Голос - усталый, охрипший за бесконечно-долгий день, вплетающийся в негромкое, уютное потрескивание костра и музыку ночи. Она, таинственная, непостижимая, звучала во всем - или это все звучало в ней?
– в этот глухой, полночный час; была самой его сутью. Стоило лишь стихнуть последним отголоскам сказанного, небрежного, брошенного в ночь; стоило молчанию опуститься на плечи, - мягко, неторопливо, точно оброненному чьей-то рукой платку - и стрекот сверчков, шелест листвы под мягкими лапами и ласковыми пальцами ветра, перебирающего непослушные кроны, сплетались в переливчатую мелодию.

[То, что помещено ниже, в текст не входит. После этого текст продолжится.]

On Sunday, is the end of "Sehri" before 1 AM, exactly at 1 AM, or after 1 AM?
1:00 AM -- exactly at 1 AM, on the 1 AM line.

Нэльвё рассеянно кивнул. Шальные тени костра с геометрической резкостью и четкостью линий обрисовали острые, угловатые черты лица. Усталость, которую днем еще можно было спрятать за улыбками и смехом, проступила с беспощадной правдивостью. Глаза - не переменчиво-аметистовые, а потемневшие, поблекшие - глядели устало, измученно... так смотрят давно и безнадежно больные.

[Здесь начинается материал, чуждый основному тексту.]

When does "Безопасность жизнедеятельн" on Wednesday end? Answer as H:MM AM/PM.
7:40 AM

"Совсем как в нашу первую встречу", - вдруг подумалось мне, и я невольно вздрогнул от этой непрошеной мысли, точно очнувшись от сна. И невольно усмехнулся. Подумать только! Прошло всего несколько дней, а кажется, что мы знакомы давно. Так давно, что и не вспомнить.
– Сколько нам еще ехать?
– негромко спросила Камелия. Она сидела по правую рук от меня, чуть наискосок. К ней тени были благосклоннее. Лицо, тонкое, как будто бы всегда удивленное из-за широко распахнутых миру глаз, казалось сейчас безжизненной
"Как же выгляжу я?"
И в ответ на мой безмолвный, так и не сорвавшийся с губ вопрос, увидел во всполохах пламени свое лицо, сотканное из охристо-алых языков и вспыхивающих искр, словно нарисованное масляными красками. Черное на золоте - в провалах глаз, вокруг скул, в прорези рта...

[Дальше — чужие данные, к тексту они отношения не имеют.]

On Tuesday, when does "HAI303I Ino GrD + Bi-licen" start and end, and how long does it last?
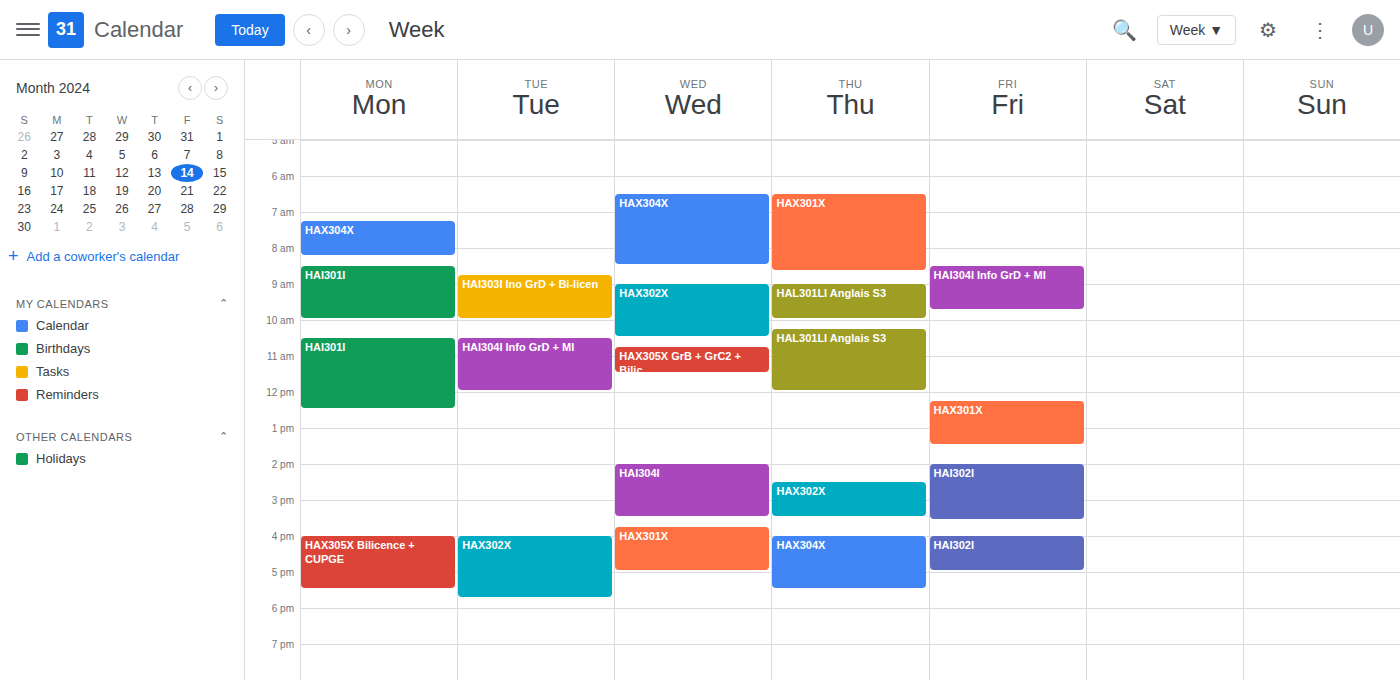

...Мне казалось, что мы давно мертвы, но по какой-то глупой причуде, трусости, цепляемся за жизнь, делая вид, что ничего не произошло.
Убегать от себя можно бесконечно долго, пока в боку не поселится колкая, не проходящая боль, дыхание - сухое, горячее, как степной ветер - не раздерет горло. Пока вдруг, сам не зная, зачем, не обернешься и не заглянешь в черные глаза Ночи, в бездонный небесный колодец с искорками звезд, и не увидишь холод и пустоту.
Холод и пустоту в отражение собственных глаз...
Я вздрогнул и торопливо стер с лица липкую тень тревоги. Бисеринки пота, выступившие на лбу, холодили пальцы воспоминаниями о Бездне.
Тревогу... но чью тревогу? И чьи это мысли?
– Все в порядке?
– вкрадчиво спросил Нэльвё, странно смотря на меня. Я слабо кивнул, обвел поляну мутным взглядом.
– В порядке...
– пробормотал я, еще раз проведя ладонями по лицу. Вымучено улыбнулся и сказал:
– Пойдемте спать?
Нэльвё бросил на меня короткий взгляд. Сгреб пустые уже миски, подхватил котелок и, не обронив ни слова, отправился туда, где ручей тихонько плел тонкую переливчато серебристую кудель. Я неловко и совершенно по-дурацки улыбнулся ему вслед. Благодарность, которую я испытывал за то, что он взял на себя эту нехитрую, но хлопотную обязанность, было не описать. По уговору, плескаться в ручье после ужина должен был я, но что-то подсказывало мне, что это не лучшая затея. С меня станется напороться на единственный в округе омут, и если не утопнуть в нем самому, так утопить посуду - наверняка.
Я медленно поднялся и выпрямился, шатко замерев: пережидал дурноту. Наваждение, порожденное мягким шепотом Ночи, пробравшее до костей, выпило из меня все силы и выбросило обратно в жизнь, как сломанную игрушку.
– Мастер Мио!
Оклик Камелии застал меня, когда я наклонился к одной из сумок, где лежали, туго скатанные, втридорога купленные шерстяные одеяла.
Под моим устало-внимательным взгляд Камелия смутилась, и, замявшись, сбивчиво проговорила:
– Я... хотела спросить: долго еще нам до Зеленых Холмов?
Я растерялся, не ожидая этого вопроса. И потому не сразу ответил:
– Думаю, через два-три дня. Точнее нельзя сказать: в Лесу пространство и время ведут себя по-другому; иначе, чем везде. И неизвестно, как быстро Совет согласится принять меня.
– Ясно, - торопливо ответила она, даже не дослушав, и отвернулась, с деланным интересом принявшись выискивать что-то в чемоданчике.
Я немного понаблюдал за ней, но, так и не поняв, что сейчас произошло, только пожал плечами. И, подхватив одеяло, пошел устраиваться на ночлег.